Seperti yang dilaporkan Washington Post sebelumnya yang menyebutkan bahwa media sosial memegang peranan penting dalam keatheisan mereka, baik sebagai alat pencerahan maupun sebagai alat berhubungan dengan sesama atheis. Beberapa keluarga kerajaan dari dinasti Saud juga ditengarai ada yang masuk perkumpulan atheis, ini diketahui saat mereka saling bertemu untuk ‘kopdar’.
Jika berbicara atheis di Jepang, Korea Selatan, atau Perancis tentunya bukan suatu hal yang luar biasa, tapi jika itu ada di Saudi Arabia, negara Islam dengan aliran yang sangat konservatif membuat hasil survey ini cukup menarik.

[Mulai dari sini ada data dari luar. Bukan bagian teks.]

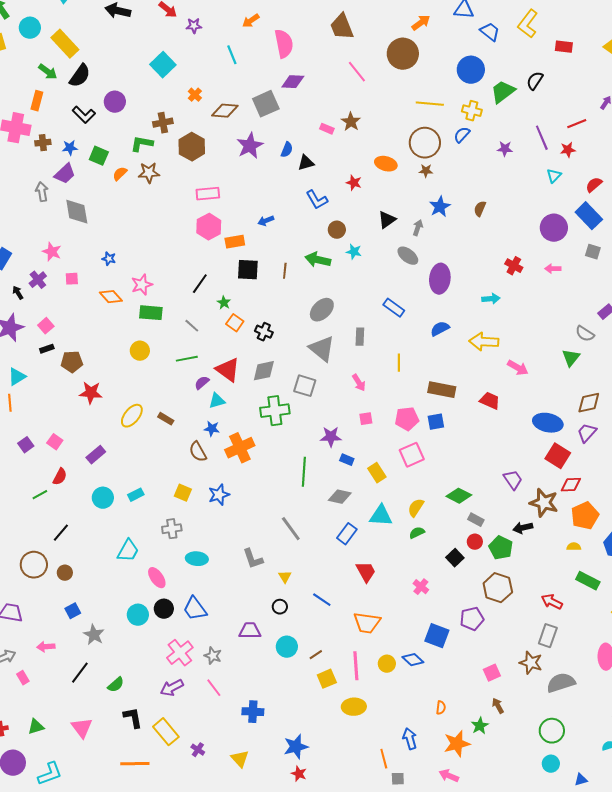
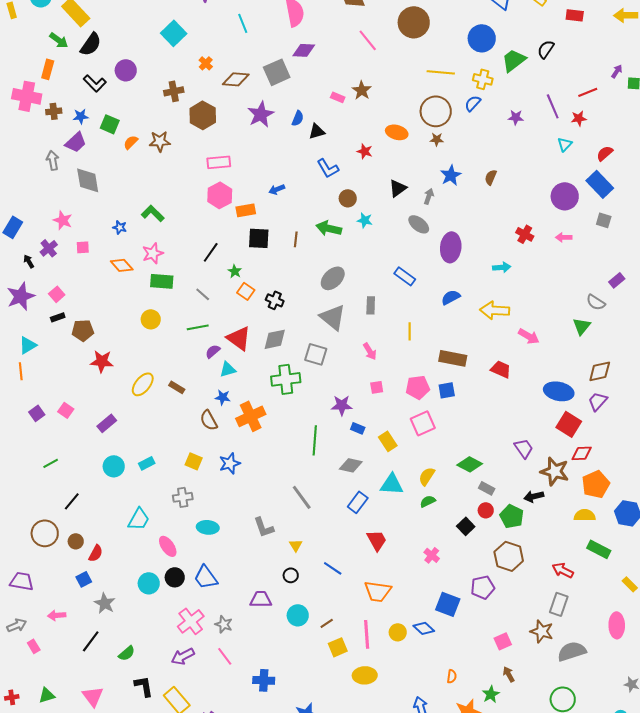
green L-shape: (142, 144) -> (153, 213), moved, turned 35
red semicircle: (60, 477) -> (96, 553), moved
yellow semicircle: (574, 547) -> (585, 515), size x1.5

Saudi Arabia adalah tempat lahirnya agama Islam, dan menjadi kiblat atau rujukan bagi umat Islam sedunia.
Mungkinkah dangan memudarnya Islam di Saudi Arabia akan berdampak pada memudarnya Islam di belahan dunia lainnya? Tentunya tidak bisa dipastikan, sebab ada kalimat ‘Arab bukan Islam dan Islam bukan Arab’. Islam lahir di Arab tapi bukan untuk Arab saja. Islam adalah Islam, bertahan atau tidaknya Islam tidak hanya ditentukan oleh Saudi Arabia, tapi umat Islam lainnya, termasuk yang ada di Indonesia.
Namun, jika trend atheisme di Saudi Arabia terus meningkat, di masa depan bisa jadi pelayan dan petugas haji yang melayani jemaah haji Indonesia adalah mereka yang tergolong atheis ini. Ya tentunya tidak masalah, asal mereka tetap menerapkan ‘layanan prima’, gak apa-apa bukan?